En önemli gerçek şu:
AKP sayesinde hem şeriatçılık sıfırlandı, hem de en son Afrin Savaşı momenti üzerinden milliyetçilik. Kore Savaşı’nı kimse sorgulamadı ama Afrin’i AKP’liler bile sorguladı. MHP ise, 1960-2020 arasında Afrin gibi bir olguyu hiçbir biçimde beceremezdi. Üstelik, elde 1974 CHP-MSP Kıbrıs örneği var.
Ekonomik kriz de hiçbir biçimde ertelenemez, önlenemez, sürdürülemez borçlu durumda. Atilla kararı, Demokles’in kılıcı gibi tepemizde duruyor. Enflasyon, işsizlik ve devalüasyon, ekonomi kurallarına aykırı olarak hep birlikte artıyor. Çünkü, yatırım artmıyor ama tüketim hala var.

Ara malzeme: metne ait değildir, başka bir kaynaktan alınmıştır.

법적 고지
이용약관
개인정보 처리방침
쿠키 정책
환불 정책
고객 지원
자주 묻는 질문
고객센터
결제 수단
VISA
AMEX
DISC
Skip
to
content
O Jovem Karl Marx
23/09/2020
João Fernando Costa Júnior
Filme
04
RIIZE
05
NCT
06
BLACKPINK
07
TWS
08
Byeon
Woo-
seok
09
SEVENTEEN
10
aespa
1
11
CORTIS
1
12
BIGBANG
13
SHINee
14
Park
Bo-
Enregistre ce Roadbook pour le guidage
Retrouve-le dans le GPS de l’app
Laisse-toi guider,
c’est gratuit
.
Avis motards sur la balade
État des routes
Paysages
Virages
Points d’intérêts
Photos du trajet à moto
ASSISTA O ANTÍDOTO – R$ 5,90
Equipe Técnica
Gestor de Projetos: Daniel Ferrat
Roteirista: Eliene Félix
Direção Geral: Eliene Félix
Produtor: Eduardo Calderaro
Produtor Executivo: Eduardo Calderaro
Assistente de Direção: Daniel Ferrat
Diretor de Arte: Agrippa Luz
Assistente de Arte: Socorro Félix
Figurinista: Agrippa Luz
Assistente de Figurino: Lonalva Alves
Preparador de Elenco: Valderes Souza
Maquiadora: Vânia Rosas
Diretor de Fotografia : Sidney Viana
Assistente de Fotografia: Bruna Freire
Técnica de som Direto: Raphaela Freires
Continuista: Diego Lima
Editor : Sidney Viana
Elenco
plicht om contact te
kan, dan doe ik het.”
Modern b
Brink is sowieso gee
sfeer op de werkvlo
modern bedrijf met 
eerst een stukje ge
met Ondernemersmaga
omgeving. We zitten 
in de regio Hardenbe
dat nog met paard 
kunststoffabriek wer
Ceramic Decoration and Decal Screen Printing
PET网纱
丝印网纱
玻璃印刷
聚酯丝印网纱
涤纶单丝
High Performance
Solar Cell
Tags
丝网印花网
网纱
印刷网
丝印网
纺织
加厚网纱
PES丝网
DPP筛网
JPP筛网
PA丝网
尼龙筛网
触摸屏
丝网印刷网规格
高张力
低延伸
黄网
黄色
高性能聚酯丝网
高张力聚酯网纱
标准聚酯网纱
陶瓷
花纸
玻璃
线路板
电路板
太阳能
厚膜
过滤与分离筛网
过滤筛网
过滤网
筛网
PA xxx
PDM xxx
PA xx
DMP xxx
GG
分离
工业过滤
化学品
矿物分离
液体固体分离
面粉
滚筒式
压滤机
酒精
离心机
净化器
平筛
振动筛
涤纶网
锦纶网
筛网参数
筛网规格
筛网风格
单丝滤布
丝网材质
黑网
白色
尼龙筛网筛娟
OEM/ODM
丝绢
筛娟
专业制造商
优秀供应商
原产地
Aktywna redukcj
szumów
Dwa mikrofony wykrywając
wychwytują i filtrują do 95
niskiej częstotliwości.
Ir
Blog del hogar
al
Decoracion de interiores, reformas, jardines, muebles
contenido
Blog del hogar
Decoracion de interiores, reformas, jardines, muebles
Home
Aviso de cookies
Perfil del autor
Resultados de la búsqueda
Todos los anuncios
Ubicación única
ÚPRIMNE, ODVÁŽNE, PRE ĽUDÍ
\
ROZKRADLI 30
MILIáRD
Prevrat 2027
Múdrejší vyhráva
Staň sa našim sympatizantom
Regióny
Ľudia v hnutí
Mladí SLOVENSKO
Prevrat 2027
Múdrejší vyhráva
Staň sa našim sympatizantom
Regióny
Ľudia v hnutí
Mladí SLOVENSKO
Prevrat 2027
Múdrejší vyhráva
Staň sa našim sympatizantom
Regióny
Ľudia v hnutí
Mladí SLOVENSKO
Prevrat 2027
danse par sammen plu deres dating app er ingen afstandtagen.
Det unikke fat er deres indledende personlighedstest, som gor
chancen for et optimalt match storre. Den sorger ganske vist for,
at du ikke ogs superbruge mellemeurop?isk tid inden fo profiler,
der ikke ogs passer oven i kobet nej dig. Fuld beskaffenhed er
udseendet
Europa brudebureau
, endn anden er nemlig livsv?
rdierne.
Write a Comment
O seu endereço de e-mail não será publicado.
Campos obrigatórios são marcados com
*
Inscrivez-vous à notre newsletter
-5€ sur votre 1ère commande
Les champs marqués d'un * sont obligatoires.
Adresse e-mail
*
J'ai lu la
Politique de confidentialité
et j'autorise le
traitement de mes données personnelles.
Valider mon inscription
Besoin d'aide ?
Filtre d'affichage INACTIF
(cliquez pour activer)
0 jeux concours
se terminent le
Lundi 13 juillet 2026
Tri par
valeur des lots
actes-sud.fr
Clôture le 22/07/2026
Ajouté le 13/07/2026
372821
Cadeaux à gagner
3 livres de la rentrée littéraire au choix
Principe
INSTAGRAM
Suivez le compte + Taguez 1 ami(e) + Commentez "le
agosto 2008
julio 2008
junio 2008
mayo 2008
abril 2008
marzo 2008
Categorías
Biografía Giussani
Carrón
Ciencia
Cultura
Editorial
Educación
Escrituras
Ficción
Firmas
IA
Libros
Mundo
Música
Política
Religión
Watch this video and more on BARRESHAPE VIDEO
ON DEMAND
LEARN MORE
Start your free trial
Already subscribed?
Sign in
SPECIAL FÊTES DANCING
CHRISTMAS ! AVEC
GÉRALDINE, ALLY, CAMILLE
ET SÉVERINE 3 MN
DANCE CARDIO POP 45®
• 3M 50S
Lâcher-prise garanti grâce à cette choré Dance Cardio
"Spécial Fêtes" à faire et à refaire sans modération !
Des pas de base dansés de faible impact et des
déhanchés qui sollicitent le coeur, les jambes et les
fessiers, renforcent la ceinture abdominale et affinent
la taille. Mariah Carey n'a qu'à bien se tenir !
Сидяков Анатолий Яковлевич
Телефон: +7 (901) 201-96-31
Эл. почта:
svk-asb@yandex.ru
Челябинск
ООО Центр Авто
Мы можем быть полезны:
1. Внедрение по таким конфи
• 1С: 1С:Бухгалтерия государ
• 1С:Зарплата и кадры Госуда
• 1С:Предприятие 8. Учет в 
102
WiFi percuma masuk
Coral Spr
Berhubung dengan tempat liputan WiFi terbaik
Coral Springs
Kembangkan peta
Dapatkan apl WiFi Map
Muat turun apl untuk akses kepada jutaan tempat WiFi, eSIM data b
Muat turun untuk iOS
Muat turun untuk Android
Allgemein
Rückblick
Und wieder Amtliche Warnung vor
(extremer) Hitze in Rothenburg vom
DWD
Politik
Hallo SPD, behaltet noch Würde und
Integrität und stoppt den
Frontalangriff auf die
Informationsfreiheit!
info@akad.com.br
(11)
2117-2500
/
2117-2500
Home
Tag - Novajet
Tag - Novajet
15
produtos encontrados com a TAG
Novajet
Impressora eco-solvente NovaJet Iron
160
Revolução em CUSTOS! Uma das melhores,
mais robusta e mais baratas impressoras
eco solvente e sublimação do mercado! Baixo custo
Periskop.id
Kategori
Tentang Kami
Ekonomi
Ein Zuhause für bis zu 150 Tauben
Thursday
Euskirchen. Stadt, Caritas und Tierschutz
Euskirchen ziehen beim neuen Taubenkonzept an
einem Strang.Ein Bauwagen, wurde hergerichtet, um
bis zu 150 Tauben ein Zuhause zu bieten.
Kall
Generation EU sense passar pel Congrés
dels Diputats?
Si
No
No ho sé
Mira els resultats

Toplam 1,5 trilyon doların (vatandaşın kredileri, yabancı yatırımlar, devlet iç ve dış, banka ve sanayi şirketleri dış) üçte biri ödenir kanısındayız, çünkü faizlerle son 35 yılda % 100’den fazlası çoktan ödendi zaten.
Sonuç:
AKP ve Erdoğan kazanır ama her ikisi de iktidarı sürdüremez. Erdoğan’ı satacak ve yargılanmaya götürecek dönek AKP’liler muhakkak çıkacaktır. Sonrası çorap söküğü gibi gider.
Diğer tüm partiler ve olmayan sol, muhalefet ve mücadele olarak sıfırlar ve hatta eksiler.
Dünya’daki isyan dalgası bize de gelecek.
Göçmen sorununun çözümü yok. Suriyeliler Nazi-Musevi ilintisine sürüklenebilir.
Burada en önemli noktalar:
Erken seçimlerin hiçbir anlamı yok.
Kazanacağı belli olan tarafın kazanmasının da bir anlamı yok.
Muhalefetin muhalefetliğinin de bir anlamı yok.
Sokak veya kitle direnci olasılığı görünürde sıfır ama kargaşa ve sivil kökenli terör olasılığı görünürde % 50.
Diğer iktidar seçkinleri (ordu, işadamları, medya, entellektüeller) etkisiz eleman durumunda toptan.
Bizim politik sıfırlanmamız böyle oldu işte.